Естественной точкой отсчета стала двухлетняя Рути.
— Как дела? — спросила доктор во время одного из первых гипнотических сеансов. — У тебя все в порядке?
— Да.
— Ты меня помнишь?
— Да.
— Когда ты меня видела в последний раз?
— Коричневое кресло.
— Правильно. Ты раньше была здесь? Когда ты здесь была?
— Один день и еще один день.
— Да. И как выглядела эта комната?
— Кресло.
— Верно. А какого цвета здесь стены?
— Зеленые.
— Совершенно верно. Знаешь, Рути, тебе два года. Разве это хорошо? Ты хочешь, чтобы тебе было три года?
— Хочу.
— Через десять минут я скажу, что времени без пяти семь. До этого времени ты вырастешь на целый год. Все будет хорошо, Рути. Ты подрастешь, а позже все остальные тоже подрастут. Ты этого хочешь?

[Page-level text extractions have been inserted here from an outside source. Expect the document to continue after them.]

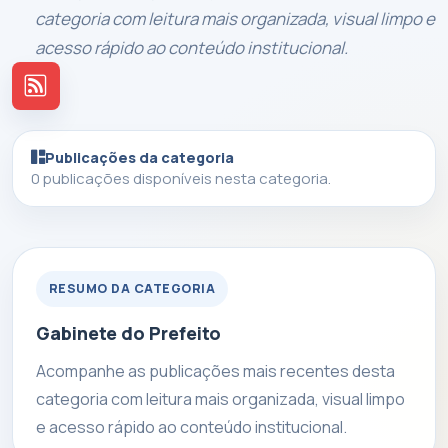
categoria com leitura mais organizada, visual limpo e
acesso rápido ao conteúdo institucional.
Publicações da categoria
0 publicações disponíveis nesta categoria.
RESUMO DA CATEGORIA
Gabinete do Prefeito
Acompanhe as publicações mais recentes desta
categoria com leitura mais organizada, visual limpo
e acesso rápido ao conteúdo institucional.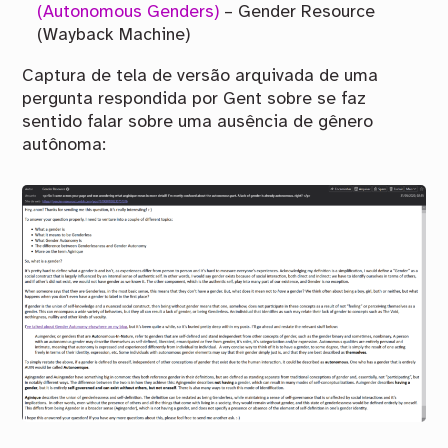
(Autonomous Genders)
– Gender Resource
(Wayback Machine)
Captura de tela de versão arquivada de uma
pergunta respondida por Gent sobre se faz
sentido falar sobre uma ausência de gênero
autônoma: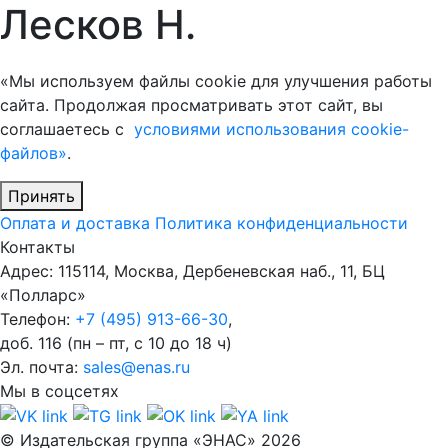
Лесков Н.
«Мы используем файлы cookie для улучшения работы
сайта. Продолжая просматривать этот сайт, вы
соглашаетесь с
условиями использования cookie-
файлов»
.
Принять
Оплата и доставка
Политика конфиденциальности
Контакты
Адрес: 115114, Москва, Дербеневская наб., 11, БЦ
«Полларс»
Телефон:
+7 (495) 913-66-30
,
доб. 116 (пн – пт, с 10 до 18 ч)
Эл. почта:
sales@enas.ru
Мы в соцсетях
© Издательская группа «ЭНАС» 2026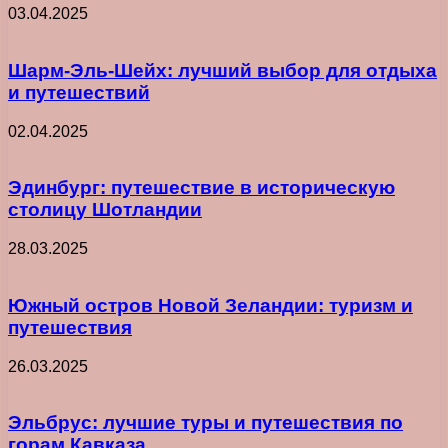
03.04.2025
Шарм-Эль-Шейх: лучший выбор для отдыха
и путешествий
02.04.2025
Эдинбург: путешествие в историческую
столицу Шотландии
28.03.2025
Южный остров Новой Зеландии: туризм и
путешествия
26.03.2025
Эльбрус: лучшие туры и путешествия по
горам Кавказа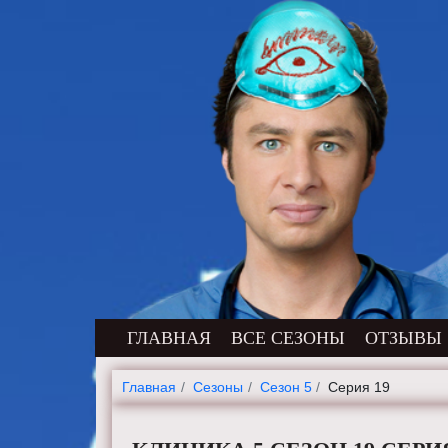
ГЛАВНАЯ
ВСЕ СЕЗОНЫ
ОТЗЫВЫ
Главная
Cезоны
Сезон 5
Серия 19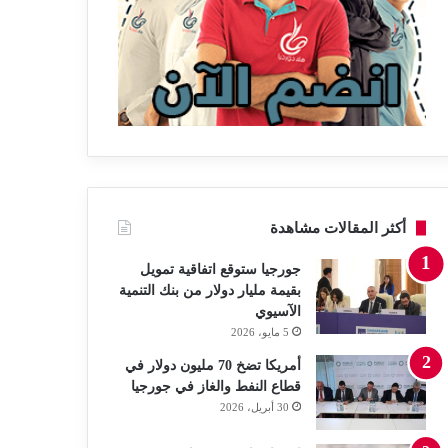
أكثر المقالات مشاهدة
جورجيا ستوقع اتفاقية تمويل
بقيمة مليار دولار من بنك التنمية
الآسيوي
5 مايو، 2026
أمريكا تضخ 70 مليون دولار في
قطاع النفط والغاز في جورجيا
30 أبريل، 2026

— Да. Тогда я смогу раскрашивать.
— Ты сможешь рисовать сколько хочешь, даже цветными карандашами и мелками. А можешь помогать рисовать Сивилле.
— Правда?
— Когда она будет рисовать, ты сможешь ей помогать.
— Да.
— Ты хотела бы делать еще что-нибудь?
— Все.
— Значит, ты будешь всем помогать делать все. А теперь ты начинаешь расти, расти, расти… Ты уже никогда не будешь такой маленькой. Когда тебе станет три года, ты немножко побудешь трехлетней, а потом опять начнешь расти. Я хочу, чтобы ты выбрала какой-нибудь хороший день для того, чтобы тебе исполнилось три года. День, который тебе нравится.
— Тетя Фэй.
— Очень хорошо. Ты выбрала летний день, когда ездила к тете Фэй.
— Она была моей мамой.
— На самом деле не была. Ты любила представлять, будто она твоя мама. Это потому, что твоя мама вела себя не очень хорошо, и мы знаем про это. Мы поможем тебе вырасти, чтобы ты больше никогда не волновалась из-за мамы. Ты понимаешь, милая?
— Да.
Рути стала трехлетней, и доктор прекрасно понимала, что речь идет не о каком-то механическом процессе, не о простом внушении. Возраст мог увеличиваться лишь по мере того, как решались вопросы, связанные с конкретными травмами и конфликтами. Возрастная прогрессия использовалась как средство достижения конечной цели.
Два месяца спустя доктор сообщила Рути:
— Через десять минут тебе исполнится шесть лет, а на дворе будет весна. Я помогу тебе вырасти, чтобы ты сравнялась с другими. Через десять минут тебе станет шесть лет. Ты уже никогда не станешь младше, а потом постепенно мы сделаем тебя еще старше. Ты узнаешь, что чем старше становишься, тем больше можно делать вещей, которые тебе хочется делать, и тем меньше тех вещей, которые тебя заставляют делать другие. Ты будешь становиться старше на год, на два, на три и сама будешь выбирать для этого подходящий день.
— А папа поможет мне сделать бакалейный магазин в стогу сена?